▸ **EXERCISE MATERIALS**
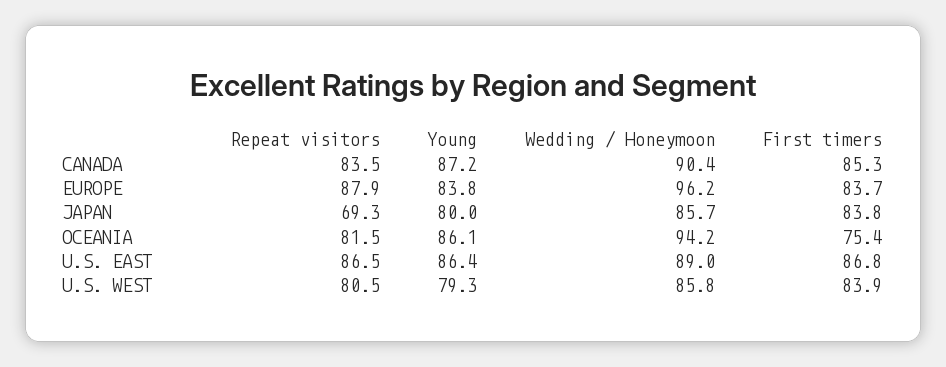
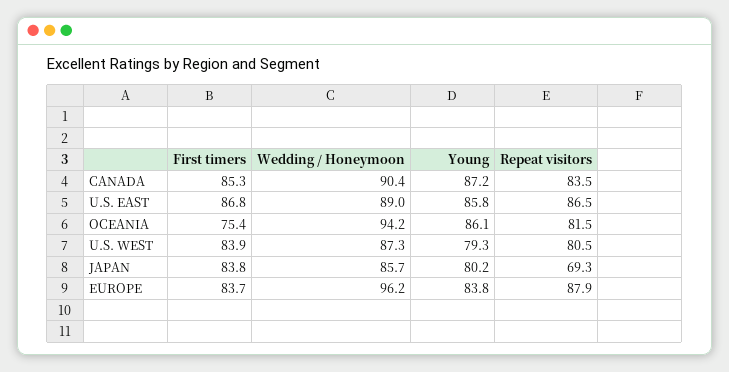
Young, JAPAN: 80 -> 80.2
Young, U.S. EAST: 86.4 -> 85.8
Wedding / Honeymoon, U.S. WEST: 85.8 -> 87.3

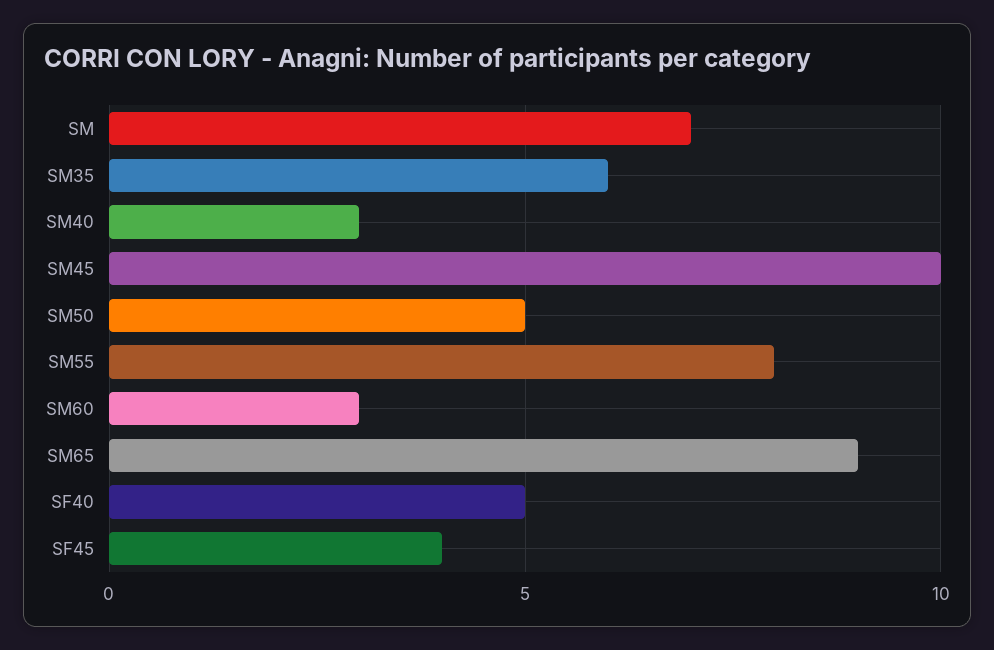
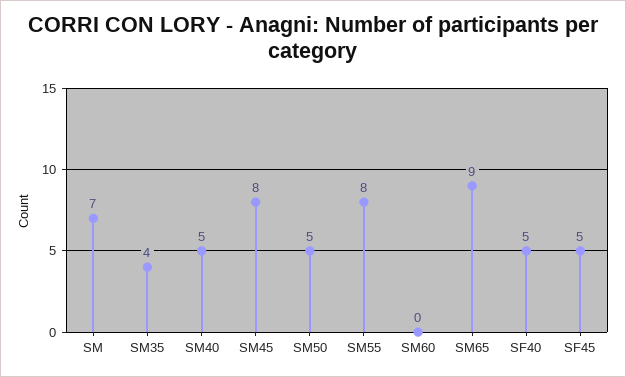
SM35: 6 -> 4
SM40: 3 -> 5
SM45: 10 -> 8
SM60: 3 -> 0
SF45: 4 -> 5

▸ **TASK BRIEF**
Show me each line of the listing above with "Young" in it.

▸ **RESPONSE**
Young, JAPAN: 80 -> 80.2
Young, U.S. EAST: 86.4 -> 85.8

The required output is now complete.